4. Focus on results, and practice two-sided accountability. The manager holds reports accountable for getting good results, while the manager stands accountable for making sure employees have what they need to get results. In other words, the manager has skin in the game. Managers shouldn’t succeed while employees fail. Two-way accountability is the ideal platform from which managers and employees can work together to deliver the best outcomes for the company.
5. Stop expecting employees to work the way managers think they should be working. “The objective is to help people get work done, not to control how others perform their work,” Culbert says. “To understand what’s going on, the manager needs to comprehend the employee’s thinking and reasoning and know what skill sets the employee has to deploy.”
6. Don’t measure others based on the manager’s personal standards. Culbert advises, “Ask yourself the following questions: Why is that person doing what I would never do? What are they trying to accomplish, and why does it make sense to them to do it this way? How is this person construing the situation for personal success?”
7. Managers can’t hassle people about their imperfections—those aren’t going away. Everyone is imperfect. The manager has to join in and understand the framework within which the other person is operating and look out from there.

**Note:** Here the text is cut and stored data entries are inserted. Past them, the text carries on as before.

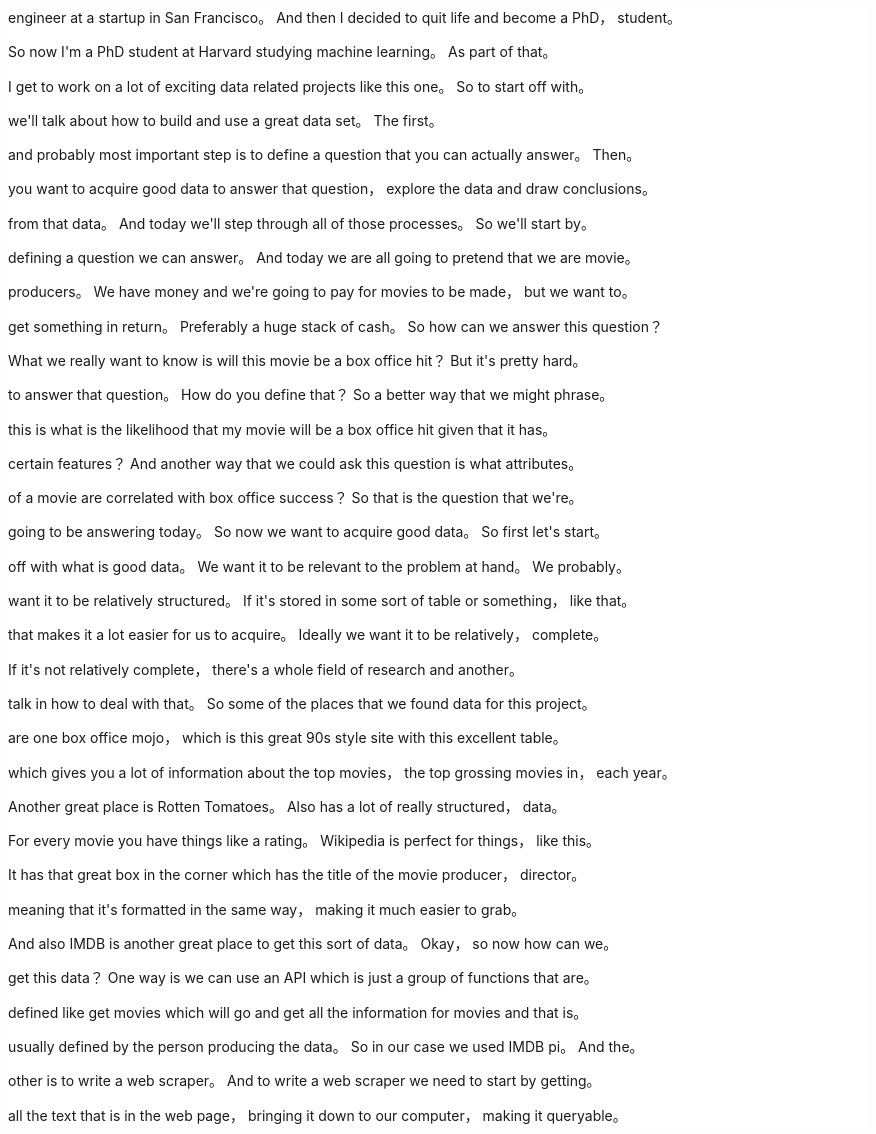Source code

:  engineer at a startup in San Francisco。 And then I decided to quit life and become a PhD， student。

 So now I'm a PhD student at Harvard studying machine learning。 As part of that。

 I get to work on a lot of exciting data related projects like this one。 So to start off with。

 we'll talk about how to build and use a great data set。 The first。

 and probably most important step is to define a question that you can actually answer。 Then。

 you want to acquire good data to answer that question， explore the data and draw conclusions。

 from that data。 And today we'll step through all of those processes。 So we'll start by。

 defining a question we can answer。 And today we are all going to pretend that we are movie。

 producers。 We have money and we're going to pay for movies to be made， but we want to。

 get something in return。 Preferably a huge stack of cash。 So how can we answer this question？

 What we really want to know is will this movie be a box office hit？ But it's pretty hard。

 to answer that question。 How do you define that？ So a better way that we might phrase。

 this is what is the likelihood that my movie will be a box office hit given that it has。

 certain features？ And another way that we could ask this question is what attributes。

 of a movie are correlated with box office success？ So that is the question that we're。

 going to be answering today。 So now we want to acquire good data。 So first let's start。

 off with what is good data。 We want it to be relevant to the problem at hand。 We probably。

 want it to be relatively structured。 If it's stored in some sort of table or something， like that。

 that makes it a lot easier for us to acquire。 Ideally we want it to be relatively， complete。

 If it's not relatively complete， there's a whole field of research and another。

 talk in how to deal with that。 So some of the places that we found data for this project。

 are one box office mojo， which is this great 90s style site with this excellent table。

 which gives you a lot of information about the top movies， the top grossing movies in， each year。

 Another great place is Rotten Tomatoes。 Also has a lot of really structured， data。

 For every movie you have things like a rating。 Wikipedia is perfect for things， like this。

 It has that great box in the corner which has the title of the movie producer， director。

 meaning that it's formatted in the same way， making it much easier to grab。

 And also IMDB is another great place to get this sort of data。 Okay， so now how can we。

 get this data？ One way is we can use an API which is just a group of functions that are。

 defined like get movies which will go and get all the information for movies and that is。

 usually defined by the person producing the data。 So in our case we used IMDB pi。 And the。

 other is to write a web scraper。 And to write a web scraper we need to start by getting。

 all the text that is in the web page， bringing it down to our computer， making it queryable。
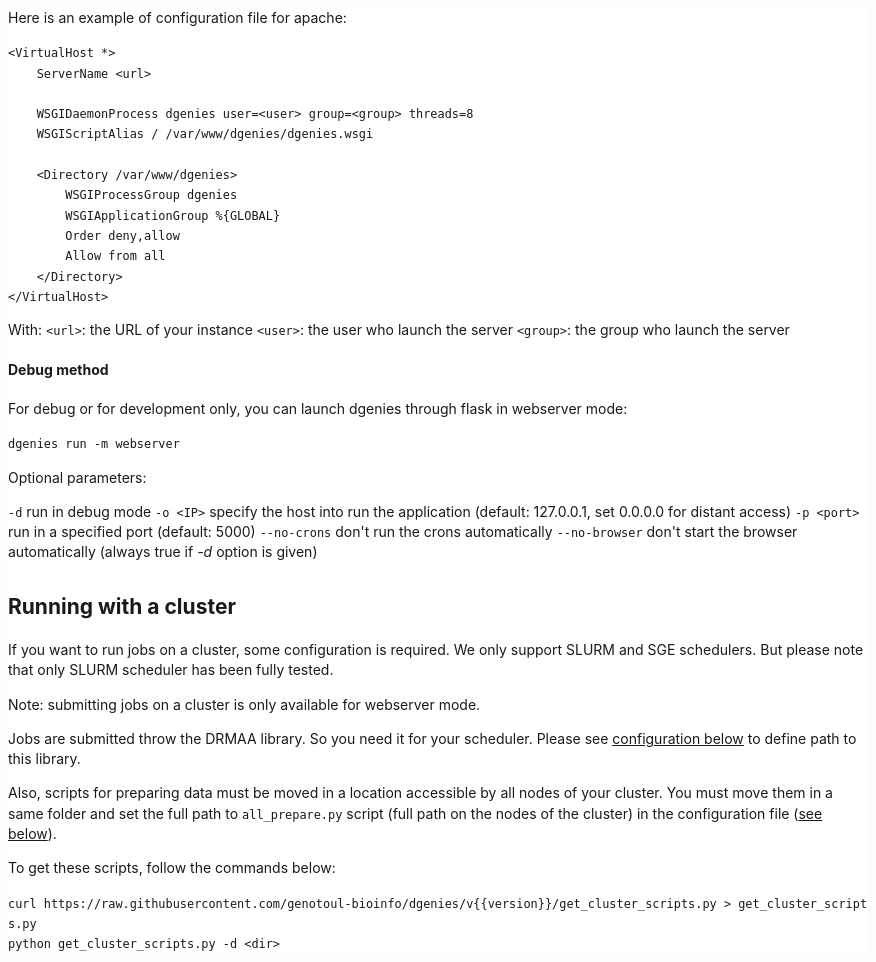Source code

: Here is an example of configuration file for apache:

    <VirtualHost *>
        ServerName <url>

        WSGIDaemonProcess dgenies user=<user> group=<group> threads=8
        WSGIScriptAlias / /var/www/dgenies/dgenies.wsgi

        <Directory /var/www/dgenies>
            WSGIProcessGroup dgenies
            WSGIApplicationGroup %{GLOBAL}
            Order deny,allow
            Allow from all
        </Directory>
    </VirtualHost>

With:
`<url>`: the URL of your instance
`<user>`: the user who launch the server
`<group>`: the group who launch the server

#### Debug method

For debug or for development only, you can launch dgenies through flask in webserver mode:

    dgenies run -m webserver

Optional parameters:

`-d` run in debug mode
`-o <IP>` specify the host into run the application (default: 127.0.0.1, set 0.0.0.0 for distant access)
`-p <port>` run in a specified port (default: 5000)
`--no-crons` don't run the crons automatically
`--no-browser` don't start the browser automatically (always true if *-d* option is given)



Running with a cluster
----------------------

If you want to run jobs on a cluster, some configuration is required. We only support SLURM and SGE schedulers. But please note that only SLURM scheduler has been fully tested.

Note: submitting jobs on a cluster is only available for webserver mode.

Jobs are submitted throw the DRMAA library. So you need it for your scheduler. Please see [configuration below](#cluster) to define path to this library.

Also, scripts for preparing data must be moved in a location accessible by all nodes of your cluster. You must move them in a same folder and set the full path to `all_prepare.py` script (full path on the nodes of the cluster) in the configuration file ([see below](#cluster)).

To get these scripts, follow the commands below:

    curl https://raw.githubusercontent.com/genotoul-bioinfo/dgenies/v{{version}}/get_cluster_scripts.py > get_cluster_scripts.py
    python get_cluster_scripts.py -d <dir>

8. Be inquisitive about the mindsets of employees, then play to their strengths. Don’t assume anything. Keep in mind everyone has different needs. Being an effective manager requires a huge amount of inquiry.
9. Use “I” speak, not the third person. “I feel” and “I think” leave room for the other person to express their perspectives and different points of view. Everyone is working within a different mental framework that deserves appreciation and demonstrations of respect.
10. Listen to people on the front lines who are doing the work, whenever possible. “I was part of an international consortium of activist social scientists, business leaders, humanists and politicians called the Quality of Working Life movement, which thrived in the 1960s and ’70s before gradually losing momentum,” Culbert says.
The movement advocated melding technology with social needs, giving workers a voice in ensuring good management, participation in designing their jobs and autonomous work groups, where people were encouraged to learn one another’s assignments and function without regular supervision.
“It’s possible that these concepts may be reinvented out of necessity now,” he says. “The manager’s need to know and the distance from the activity have tremendously increased. There are not enough hours and there’s not enough access to watch what someone is up to or what a work group is creating. So maybe out of necessity, this will evolve into a cultural change. I’m all for that.”